Der Handelsverband Deutschland (HDE) hat sich nach Bekanntgabe der Entscheidung kritisch geäußert. Zwar bekenne sich der Verband zur Unabhängigkeit der Kommission, warnt jedoch vor schwerwiegenden Konsequenzen für den Einzelhandel. Die Branche befinde sich seit Jahren in einer wirtschaftlich schwierigen Lage – eine Anhebung auf 13,90 Euro im Jahr 2026 und 14,60 Euro im Jahr 2027 sei unter diesen Umständen kaum tragbar.
HDE-Präsident Alexander von Preen erklärte: „Die Festlegung des Mindestlohns ist keine Sozialpolitik. Jobs müssen sich für Arbeitgeber rechnen, sonst fallen sie weg.“ Er sieht zahlreiche Arbeitsplätze in Gefahr und kritisiert, dass die wirtschaftliche Leistungsfähigkeit sowie die Arbeitsproduktivität der Betriebe nicht ausreichend berücksichtigt wurden.
Seit Einführung des Mindestlohns 2015 sei dieser um rund 72 Prozent gestiegen – eine Dynamik, die die Tarifautonomie untergrabe und zunehmend tarifliche Strukturen verdränge. Zudem befürchtet der HDE Preissteigerungen und eine sinkende Wettbewerbsfähigkeit. Politische Einflussnahme auf die Kommissionsarbeit bezeichnete von Preen als „systembedrohend“ und warnte vor einem Verlust an Planungssicherheit.
BGA spricht von hartem Kompromiss unter politischem Druck
Auch der Bundesverband Großhandel, Außenhandel, Dienstleistungen (BGA) äußerte sich kritisch zur Entscheidung. Die zweistufige Erhöhung sei ein „extrem harter Kompromiss“ und stelle viele kleine und mittlere Großhandelsunternehmen angesichts der anhaltenden Wirtschaftskrise vor erhebliche Herausforderungen. Schon jetzt erreichten die Insolvenzzahlen neue Höchststände.

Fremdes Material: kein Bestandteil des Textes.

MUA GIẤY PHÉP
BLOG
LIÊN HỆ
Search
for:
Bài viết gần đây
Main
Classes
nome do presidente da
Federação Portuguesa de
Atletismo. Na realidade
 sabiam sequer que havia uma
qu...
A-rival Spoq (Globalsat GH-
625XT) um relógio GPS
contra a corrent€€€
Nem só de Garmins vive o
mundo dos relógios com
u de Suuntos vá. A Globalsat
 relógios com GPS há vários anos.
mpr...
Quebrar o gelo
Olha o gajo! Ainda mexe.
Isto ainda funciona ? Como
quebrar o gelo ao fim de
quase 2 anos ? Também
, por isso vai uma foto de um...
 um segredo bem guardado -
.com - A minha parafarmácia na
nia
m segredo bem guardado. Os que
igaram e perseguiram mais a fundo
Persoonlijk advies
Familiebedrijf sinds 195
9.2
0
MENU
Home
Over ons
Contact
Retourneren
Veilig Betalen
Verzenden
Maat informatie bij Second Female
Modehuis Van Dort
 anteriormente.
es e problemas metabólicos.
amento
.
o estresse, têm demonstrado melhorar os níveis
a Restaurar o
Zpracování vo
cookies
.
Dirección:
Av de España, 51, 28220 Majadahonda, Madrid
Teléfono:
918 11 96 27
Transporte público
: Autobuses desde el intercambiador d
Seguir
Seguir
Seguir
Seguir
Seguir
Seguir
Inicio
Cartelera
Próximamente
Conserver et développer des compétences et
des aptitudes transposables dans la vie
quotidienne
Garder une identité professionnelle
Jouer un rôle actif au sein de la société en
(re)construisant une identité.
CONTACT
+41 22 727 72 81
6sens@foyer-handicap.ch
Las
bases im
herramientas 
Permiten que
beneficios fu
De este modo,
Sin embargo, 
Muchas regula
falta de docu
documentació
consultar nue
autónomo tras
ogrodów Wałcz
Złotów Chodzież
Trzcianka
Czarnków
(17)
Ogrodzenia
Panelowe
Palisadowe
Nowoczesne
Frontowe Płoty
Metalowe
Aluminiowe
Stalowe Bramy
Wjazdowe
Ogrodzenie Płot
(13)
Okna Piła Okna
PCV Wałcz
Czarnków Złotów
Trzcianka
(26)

Zwar habe die Mindestlohnkommission mit ihrer Entscheidung Schlimmeres – etwa eine direkte Umsetzung der politischen Forderung nach 15 Euro – verhindert, doch sei der Eingriff in bestehende Tarifverträge ein problematisches Signal. Die Kommission sei offenkundig nicht frei von politischem Einfluss geblieben. Der BGA forderte ein Ende der politischen Einmischung in die Tarifautonomie, die langfristig das Prinzip der freien Lohnfindung gefährde. Der Druck auf die Arbeitskosten bleibe trotz des Kompromisses „enorm hoch“.